«1000 emplois» pour une sortie de crise sociale et écologique
Les syndicats genevois lancent une initiative cantonale pour la création d’emplois et la réduction du temps de travail
Forts du succès obtenu dans les urnes à l’automne en faveur du salaire minimum cantonal, les syndicats genevois relèvent un nouveau défi. Soutenue par le Cartel intersyndical de la fonction publique, les partis de gauche et la Grève pour l’avenir, la Communauté genevoise d’action syndicale (CGAS) lance une initiative cantonale «pour la création d’emplois sociaux et écologiques et la réduction de la durée du travail». «Contrairement à ce que nos adversaires affirment parfois, les syndicats n’opposent pas la défense et l’amélioration des conditions de travail à la préservation et à la création d’emplois», a expliqué la semaine dernière le président de la CGAS, Davide De Filippo, au cours d’une conférence de presse donnée à dessein devant l’Office cantonal de l’emploi.

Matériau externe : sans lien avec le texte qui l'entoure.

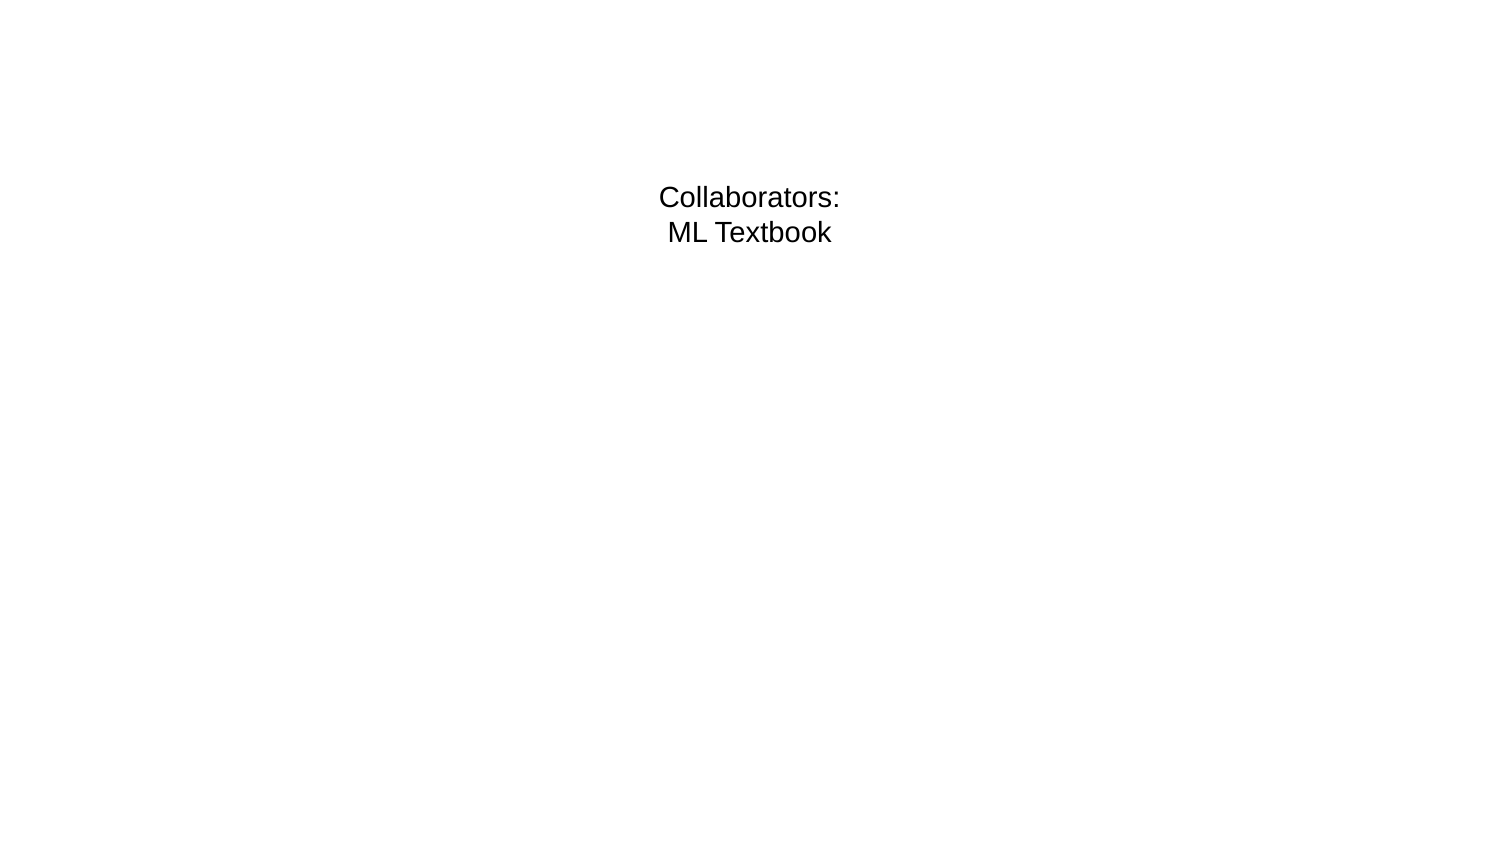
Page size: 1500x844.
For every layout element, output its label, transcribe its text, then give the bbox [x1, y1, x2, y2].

text_box Collaborators: ML Textbook [51, 163, 1449, 294]
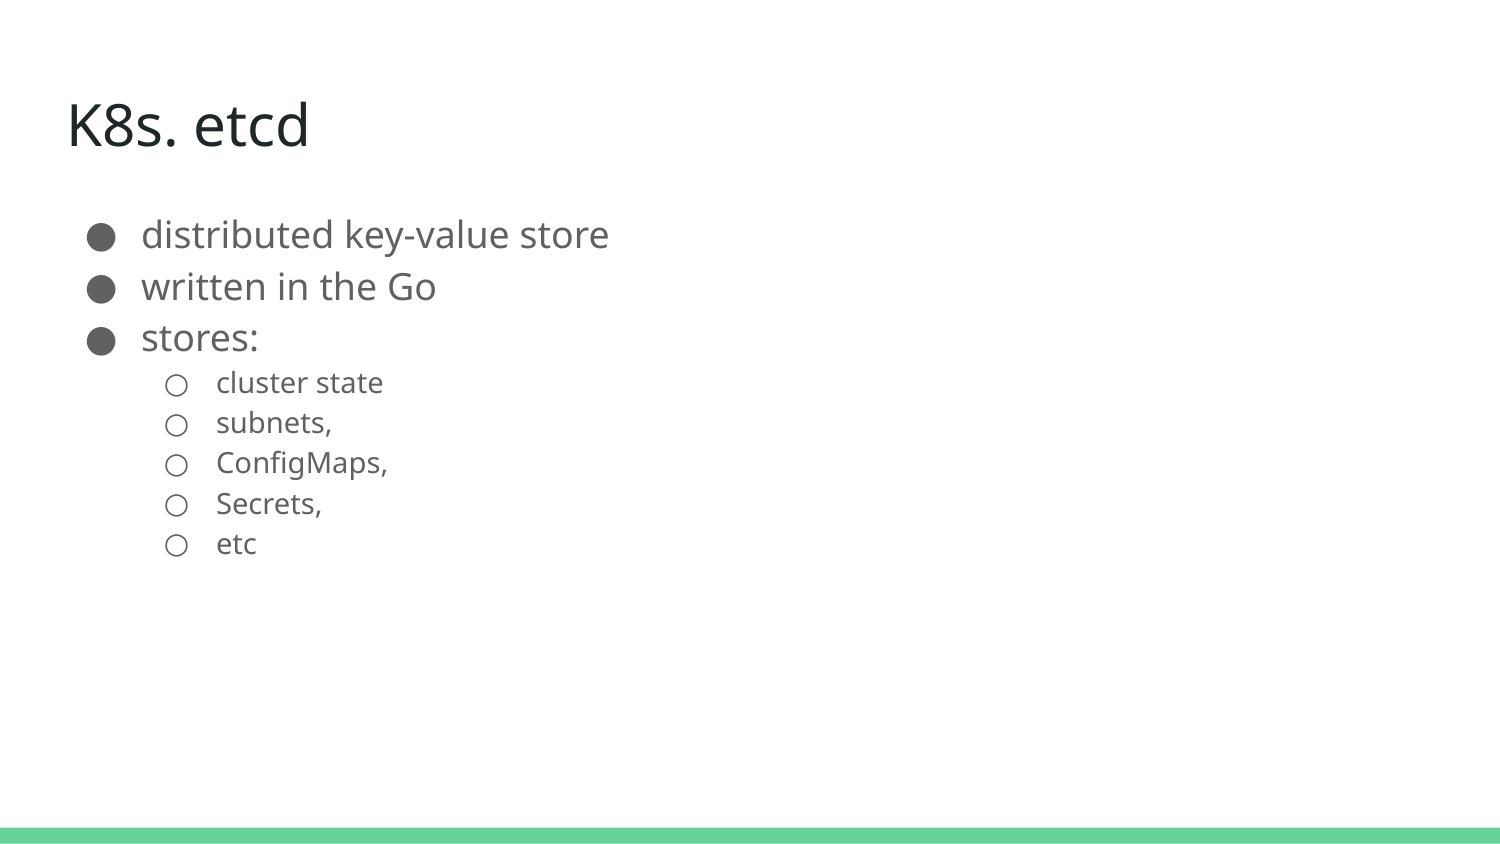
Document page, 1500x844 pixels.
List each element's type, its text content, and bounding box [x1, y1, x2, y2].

Genève affiche le taux de chômage le plus élevé du pays, 5,5% en mars, soit pas loin de 20000 chômeurs. Secrétaire syndical de Syna Genève, Komla Kpogli met toutefois en garde: «Ce chiffre ne rend pas compte des temps partiels imposés, des contrats temporaires et sur appel, ainsi que des jobs étudiants. Le nombre de demandeurs d’emploi réel se monte à 30000 personnes.» En outre, 6% de la population dépend de l’Hospice général. «Les personnes à l’aide sociale sont en augmentation constante, cette relégation est injuste et inadmissible», indique Jocelyne Haller, députée, membre de la coordination genevoise d'Avenir social, l'association suisse des travailleurs sociaux, et, par ailleurs, militante d’Unia. «L’insuffisance des mesures étatiques pour préserver les emplois fait exploser le chômage. Il est urgent aujourd’hui de lancer cette initiative», souligne Davide De Filippo.
Vers des emplois durables
Le texte de l’initiative propose la création de «mille emplois supplémentaires par an chaque fois que le taux de chômage moyen annuel de l’année précédente est de 5%». Ce montant pourrait être réduit ou augmenté en proportion si le taux est inférieur ou supérieur à 5%. Le taux de chômage s’étant monté à 4,9% en moyenne en 2020, 980 emplois pourraient être créés si l’on appliquait l’initiative. Ces emplois seraient financés par l’Etat «au sein des collectivités publiques cantonale et municipales, des établissements subventionnés et des institutions publiques et privées poursuivant des buts d’intérêt public». Ils serviraient notamment à améliorer la cohésion sociale, à promouvoir la santé et à lutter contre le changement climatique.
«L’emploi est au cœur de la question écologique, il faut que l’économie se réoriente vers des emplois durables», explique Davide De Filippo. «Les syndicats veulent une transition écologique sans casse sociale», ajoute Manuela Cattani, cosecrétaire générale du Sit, en évoquant le gisement d’emplois que constituent le développement des transports publics et des énergies renouvelables, la rénovation des bâtiments ou encore la formation aux métiers verts.
A côté de cela, les besoins ne manquent pas dans le social, les soins et la santé. L’Institution genevoise de maintien à domicile ou le Service de protection des mineurs, par exemple, manquent cruellement d’effectifs. «Des milliers de chômeurs pourraient être formés pour y travailler», estime Paolo Gilardi, syndicaliste du SSP Genève. «Attention, nous parlons de vrais emplois, inscrits dans la durée, pas des emplois de solidarité», précise Davide De Filippo.
Semaine de 32 heures à l’horizon 2030
L’autre versant de l’initiative «1000 emplois» demande à l’Etat d’encourager les entreprises et les secteurs économiques et privés à «réduire significativement la durée du travail sans réduction de salaire, de manière à atteindre en 2030 la semaine de 32 heures pour un temps complet». «La réduction du temps de travail est un enjeu fondamental de notre société, insiste Pablo Guscetti, secrétaire syndical Unia Genève. Dans le passé, l’augmentation de la productivité s’accompagnait d’une baisse du temps de travail, mais le mécanisme s’est rompu.» Et de citer Migros, qui a maintenu sa semaine de 42 heures depuis les années 1980, «alors que la productivité, elle, n’a jamais cessé de progresser». «Nous pourrions travailler tous et moins.»
Pour Jocelyne Haller, cette initiative est un «outil de cohésion sociale», mais aussi un «instrument pour combattre le fatalisme ambiant et sortir de cette sorte de résignation selon laquelle il n’y aurait pas assez d’emplois pour tout le monde».